_Exercise details_
Write down every entry once more, exactly as it reads.

--- START ---

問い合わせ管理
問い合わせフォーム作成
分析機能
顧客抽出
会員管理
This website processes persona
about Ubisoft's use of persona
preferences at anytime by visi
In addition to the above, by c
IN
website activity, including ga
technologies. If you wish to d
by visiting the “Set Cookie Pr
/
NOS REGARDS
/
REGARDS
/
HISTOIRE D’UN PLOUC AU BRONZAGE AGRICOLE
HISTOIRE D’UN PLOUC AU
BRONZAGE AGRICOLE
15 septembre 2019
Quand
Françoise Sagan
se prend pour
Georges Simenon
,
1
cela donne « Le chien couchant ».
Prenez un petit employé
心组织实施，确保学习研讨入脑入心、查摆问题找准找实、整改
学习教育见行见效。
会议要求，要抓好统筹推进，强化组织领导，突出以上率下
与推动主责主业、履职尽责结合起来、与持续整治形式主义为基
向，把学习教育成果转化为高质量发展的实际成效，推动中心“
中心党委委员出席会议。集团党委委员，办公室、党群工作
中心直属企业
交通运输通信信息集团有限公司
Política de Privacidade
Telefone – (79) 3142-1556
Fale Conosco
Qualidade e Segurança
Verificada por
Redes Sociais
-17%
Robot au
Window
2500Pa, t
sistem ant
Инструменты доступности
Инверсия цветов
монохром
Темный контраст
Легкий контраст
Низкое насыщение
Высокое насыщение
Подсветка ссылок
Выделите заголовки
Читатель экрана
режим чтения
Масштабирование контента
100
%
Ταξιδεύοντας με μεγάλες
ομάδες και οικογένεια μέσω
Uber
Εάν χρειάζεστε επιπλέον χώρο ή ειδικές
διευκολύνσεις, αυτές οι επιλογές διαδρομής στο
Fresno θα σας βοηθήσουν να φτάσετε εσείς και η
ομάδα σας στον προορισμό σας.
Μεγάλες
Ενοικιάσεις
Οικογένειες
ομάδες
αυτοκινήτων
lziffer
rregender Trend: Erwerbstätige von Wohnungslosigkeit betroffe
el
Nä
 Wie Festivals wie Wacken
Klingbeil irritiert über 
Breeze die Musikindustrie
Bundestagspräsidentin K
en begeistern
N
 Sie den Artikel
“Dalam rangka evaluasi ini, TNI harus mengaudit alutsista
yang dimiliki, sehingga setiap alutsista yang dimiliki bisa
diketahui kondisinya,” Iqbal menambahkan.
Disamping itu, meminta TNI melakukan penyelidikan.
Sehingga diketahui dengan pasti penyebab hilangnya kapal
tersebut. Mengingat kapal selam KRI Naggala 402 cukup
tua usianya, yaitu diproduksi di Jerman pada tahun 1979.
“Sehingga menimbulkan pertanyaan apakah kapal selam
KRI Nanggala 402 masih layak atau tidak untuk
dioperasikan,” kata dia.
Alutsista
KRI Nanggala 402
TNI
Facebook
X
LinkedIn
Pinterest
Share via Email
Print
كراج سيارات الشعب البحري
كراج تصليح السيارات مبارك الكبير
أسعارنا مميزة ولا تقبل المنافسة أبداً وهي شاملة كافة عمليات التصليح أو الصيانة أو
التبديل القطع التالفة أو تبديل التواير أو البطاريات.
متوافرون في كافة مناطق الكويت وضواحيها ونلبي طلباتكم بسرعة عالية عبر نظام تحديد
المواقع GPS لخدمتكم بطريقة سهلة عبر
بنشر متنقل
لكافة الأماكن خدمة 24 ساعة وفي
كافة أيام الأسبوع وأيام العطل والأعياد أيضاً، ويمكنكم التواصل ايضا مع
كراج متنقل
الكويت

--- END ---

_Response below_
問い合わせ管理
問い合わせフォーム作成
分析機能
顧客抽出
会員管理
This website processes persona
about Ubisoft's use of persona
preferences at anytime by visi
In addition to the above, by c
IN
website activity, including ga
technologies. If you wish to d
by visiting the “Set Cookie Pr
/
NOS REGARDS
/
REGARDS
/
HISTOIRE D’UN PLOUC AU BRONZAGE AGRICOLE
HISTOIRE D’UN PLOUC AU
BRONZAGE AGRICOLE
15 septembre 2019
Quand
Françoise Sagan
se prend pour
Georges Simenon
,
1
cela donne « Le chien couchant ».
Prenez un petit employé
心组织实施，确保学习研讨入脑入心、查摆问题找准找实、整改
学习教育见行见效。
会议要求，要抓好统筹推进，强化组织领导，突出以上率下
与推动主责主业、履职尽责结合起来、与持续整治形式主义为基
向，把学习教育成果转化为高质量发展的实际成效，推动中心“
中心党委委员出席会议。集团党委委员，办公室、党群工作
中心直属企业
交通运输通信信息集团有限公司
Política de Privacidade
Telefone – (79) 3142-1556
Fale Conosco
Qualidade e Segurança
Verificada por
Redes Sociais
-17%
Robot au
Window
2500Pa, t
sistem ant
Инструменты доступности
Инверсия цветов
монохром
Темный контраст
Легкий контраст
Низкое насыщение
Высокое насыщение
Подсветка ссылок
Выделите заголовки
Читатель экрана
режим чтения
Масштабирование контента
100
%
Ταξιδεύοντας με μεγάλες
ομάδες και οικογένεια μέσω
Uber
Εάν χρειάζεστε επιπλέον χώρο ή ειδικές
διευκολύνσεις, αυτές οι επιλογές διαδρομής στο
Fresno θα σας βοηθήσουν να φτάσετε εσείς και η
ομάδα σας στον προορισμό σας.
Μεγάλες
Ενοικιάσεις
Οικογένειες
ομάδες
αυτοκινήτων
lziffer
rregender Trend: Erwerbstätige von Wohnungslosigkeit betroffe
el
Nä
 Wie Festivals wie Wacken
Klingbeil irritiert über 
Breeze die Musikindustrie
Bundestagspräsidentin K
en begeistern
N
 Sie den Artikel
“Dalam rangka evaluasi ini, TNI harus mengaudit alutsista
yang dimiliki, sehingga setiap alutsista yang dimiliki bisa
diketahui kondisinya,” Iqbal menambahkan.
Disamping itu, meminta TNI melakukan penyelidikan.
Sehingga diketahui dengan pasti penyebab hilangnya kapal
tersebut. Mengingat kapal selam KRI Naggala 402 cukup
tua usianya, yaitu diproduksi di Jerman pada tahun 1979.
“Sehingga menimbulkan pertanyaan apakah kapal selam
KRI Nanggala 402 masih layak atau tidak untuk
dioperasikan,” kata dia.
Alutsista
KRI Nanggala 402
TNI
Facebook
X
LinkedIn
Pinterest
Share via Email
Print
كراج سيارات الشعب البحري
كراج تصليح السيارات مبارك الكبير
أسعارنا مميزة ولا تقبل المنافسة أبداً وهي شاملة كافة عمليات التصليح أو الصيانة أو
التبديل القطع التالفة أو تبديل التواير أو البطاريات.
متوافرون في كافة مناطق الكويت وضواحيها ونلبي طلباتكم بسرعة عالية عبر نظام تحديد
المواقع GPS لخدمتكم بطريقة سهلة عبر
بنشر متنقل
لكافة الأماكن خدمة 24 ساعة وفي
كافة أيام الأسبوع وأيام العطل والأعياد أيضاً، ويمكنكم التواصل ايضا مع
كراج متنقل
الكويت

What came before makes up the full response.